Thin-skinned, finicky and temperamental, Pinot Noir is also one of the most rewarding grapes to grow and remains a labor of love for some of the greatest vignerons in Burgundy. Fairly adaptable but highly reflective of the environment in which it is grown, Pinot Noir prefers a cool climate and requires low yields to achieve high quality. Outside of France, outstanding examples come from in Oregon, California and throughout specific locations in wine-producing world. Somm Secret—André Tchelistcheff, California’s most influential post-Prohibition winemaker decidedly stayed away from the grape, claiming “God made Cabernet.
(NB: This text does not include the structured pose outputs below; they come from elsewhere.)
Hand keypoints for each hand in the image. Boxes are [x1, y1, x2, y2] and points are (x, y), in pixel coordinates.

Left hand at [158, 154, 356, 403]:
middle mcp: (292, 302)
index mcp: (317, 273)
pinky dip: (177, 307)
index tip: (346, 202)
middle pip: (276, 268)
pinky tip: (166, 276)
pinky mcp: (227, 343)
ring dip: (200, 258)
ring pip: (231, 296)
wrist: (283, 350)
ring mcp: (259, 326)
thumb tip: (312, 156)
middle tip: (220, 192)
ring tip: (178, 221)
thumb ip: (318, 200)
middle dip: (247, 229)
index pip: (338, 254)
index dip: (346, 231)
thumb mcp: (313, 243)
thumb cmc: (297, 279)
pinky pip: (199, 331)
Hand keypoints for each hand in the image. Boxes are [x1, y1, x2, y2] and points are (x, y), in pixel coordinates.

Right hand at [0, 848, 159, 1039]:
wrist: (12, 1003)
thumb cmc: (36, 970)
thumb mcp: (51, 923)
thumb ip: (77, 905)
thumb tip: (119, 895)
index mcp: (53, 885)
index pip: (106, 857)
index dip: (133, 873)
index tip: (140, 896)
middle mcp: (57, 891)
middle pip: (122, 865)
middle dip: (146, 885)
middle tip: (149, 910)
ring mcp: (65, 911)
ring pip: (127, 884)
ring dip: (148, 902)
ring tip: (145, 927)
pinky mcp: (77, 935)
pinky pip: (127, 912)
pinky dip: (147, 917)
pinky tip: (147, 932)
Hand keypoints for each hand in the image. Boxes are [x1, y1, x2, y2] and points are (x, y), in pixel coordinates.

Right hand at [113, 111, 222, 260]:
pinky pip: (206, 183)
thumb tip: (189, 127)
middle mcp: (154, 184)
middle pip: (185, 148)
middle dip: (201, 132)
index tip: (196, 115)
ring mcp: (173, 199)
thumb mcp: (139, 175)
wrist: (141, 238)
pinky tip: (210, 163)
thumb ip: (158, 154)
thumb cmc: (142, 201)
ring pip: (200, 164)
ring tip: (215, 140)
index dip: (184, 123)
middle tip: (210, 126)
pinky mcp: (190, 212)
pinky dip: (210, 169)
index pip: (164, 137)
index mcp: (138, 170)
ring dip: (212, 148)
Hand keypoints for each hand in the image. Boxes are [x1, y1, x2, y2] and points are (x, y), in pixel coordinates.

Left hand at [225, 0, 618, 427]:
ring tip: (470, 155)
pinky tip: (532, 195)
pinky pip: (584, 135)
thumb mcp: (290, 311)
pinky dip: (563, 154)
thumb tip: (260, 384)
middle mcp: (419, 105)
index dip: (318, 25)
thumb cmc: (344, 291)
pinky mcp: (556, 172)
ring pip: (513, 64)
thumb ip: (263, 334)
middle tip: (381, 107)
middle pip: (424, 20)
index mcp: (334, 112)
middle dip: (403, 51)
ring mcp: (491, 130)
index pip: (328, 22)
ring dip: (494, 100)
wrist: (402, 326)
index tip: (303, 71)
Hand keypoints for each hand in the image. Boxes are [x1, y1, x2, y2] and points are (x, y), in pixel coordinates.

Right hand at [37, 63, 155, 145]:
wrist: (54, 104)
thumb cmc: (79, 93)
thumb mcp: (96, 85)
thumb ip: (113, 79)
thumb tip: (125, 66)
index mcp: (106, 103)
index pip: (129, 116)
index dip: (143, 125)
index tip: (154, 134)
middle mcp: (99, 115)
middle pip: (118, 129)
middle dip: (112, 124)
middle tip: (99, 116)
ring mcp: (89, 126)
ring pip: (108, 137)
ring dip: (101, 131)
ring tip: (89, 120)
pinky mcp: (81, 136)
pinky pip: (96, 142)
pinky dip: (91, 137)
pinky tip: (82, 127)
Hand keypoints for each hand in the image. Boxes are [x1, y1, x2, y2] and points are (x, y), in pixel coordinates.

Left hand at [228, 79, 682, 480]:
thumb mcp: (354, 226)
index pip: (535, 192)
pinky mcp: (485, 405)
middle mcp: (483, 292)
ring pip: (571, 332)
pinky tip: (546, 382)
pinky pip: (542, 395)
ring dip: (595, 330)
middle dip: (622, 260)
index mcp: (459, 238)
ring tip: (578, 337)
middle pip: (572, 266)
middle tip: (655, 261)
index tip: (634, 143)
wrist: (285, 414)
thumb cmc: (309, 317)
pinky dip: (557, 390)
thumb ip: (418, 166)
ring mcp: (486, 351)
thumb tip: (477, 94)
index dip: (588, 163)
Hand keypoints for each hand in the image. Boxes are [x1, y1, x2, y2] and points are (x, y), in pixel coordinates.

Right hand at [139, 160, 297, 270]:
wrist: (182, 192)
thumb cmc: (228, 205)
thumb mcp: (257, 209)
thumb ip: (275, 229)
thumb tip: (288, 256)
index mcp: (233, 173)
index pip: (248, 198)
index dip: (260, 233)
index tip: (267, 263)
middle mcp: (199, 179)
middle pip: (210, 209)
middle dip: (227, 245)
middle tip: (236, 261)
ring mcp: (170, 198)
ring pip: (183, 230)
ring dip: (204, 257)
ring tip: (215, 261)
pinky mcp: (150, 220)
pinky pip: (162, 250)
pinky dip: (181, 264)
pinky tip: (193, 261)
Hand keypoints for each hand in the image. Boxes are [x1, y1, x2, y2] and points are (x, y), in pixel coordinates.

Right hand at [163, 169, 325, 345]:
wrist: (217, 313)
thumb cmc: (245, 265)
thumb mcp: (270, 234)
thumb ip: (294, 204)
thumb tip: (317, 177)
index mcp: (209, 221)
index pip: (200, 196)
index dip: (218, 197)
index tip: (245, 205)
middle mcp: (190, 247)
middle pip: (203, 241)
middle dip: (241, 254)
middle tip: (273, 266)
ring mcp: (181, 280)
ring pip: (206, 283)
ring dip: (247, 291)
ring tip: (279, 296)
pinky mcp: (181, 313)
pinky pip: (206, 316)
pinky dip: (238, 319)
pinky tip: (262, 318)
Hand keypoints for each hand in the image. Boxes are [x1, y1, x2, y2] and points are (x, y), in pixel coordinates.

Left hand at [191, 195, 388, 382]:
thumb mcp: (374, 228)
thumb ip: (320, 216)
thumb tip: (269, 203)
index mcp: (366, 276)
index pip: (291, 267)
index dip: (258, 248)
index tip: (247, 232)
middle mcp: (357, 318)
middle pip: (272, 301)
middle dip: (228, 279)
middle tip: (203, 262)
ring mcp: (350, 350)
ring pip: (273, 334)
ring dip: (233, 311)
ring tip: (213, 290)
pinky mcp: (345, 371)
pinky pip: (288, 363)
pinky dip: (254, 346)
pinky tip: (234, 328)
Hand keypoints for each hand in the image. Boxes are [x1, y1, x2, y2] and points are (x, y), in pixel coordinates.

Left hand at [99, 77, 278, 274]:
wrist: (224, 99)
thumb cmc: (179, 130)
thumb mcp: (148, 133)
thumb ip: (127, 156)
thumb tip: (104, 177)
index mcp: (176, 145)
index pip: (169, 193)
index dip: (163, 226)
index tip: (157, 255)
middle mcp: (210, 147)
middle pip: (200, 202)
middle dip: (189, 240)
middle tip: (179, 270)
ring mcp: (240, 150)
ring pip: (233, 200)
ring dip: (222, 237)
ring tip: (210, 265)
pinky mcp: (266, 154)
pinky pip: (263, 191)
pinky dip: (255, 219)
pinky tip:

The Devil made Pinot Noir.”
Running north to south, adjacent to the Willamette River, the Eola-Amity Hills AVA has shallow and well-drained soils created from ancient lava flows (called Jory), marine sediments, rocks and alluvial deposits. These soils force vine roots to dig deep, producing small grapes with great concentration.
Like in the McMinnville sub-AVA, cold Pacific air streams in via the Van Duzer Corridor and assists the maintenance of higher acidity in its grapes. This great concentration, combined with marked acidity, give the Eola-Amity Hills wines—namely Pinot noir—their distinct character. While the region covers 40,000 acres, no more than 1,400 acres are covered in vine.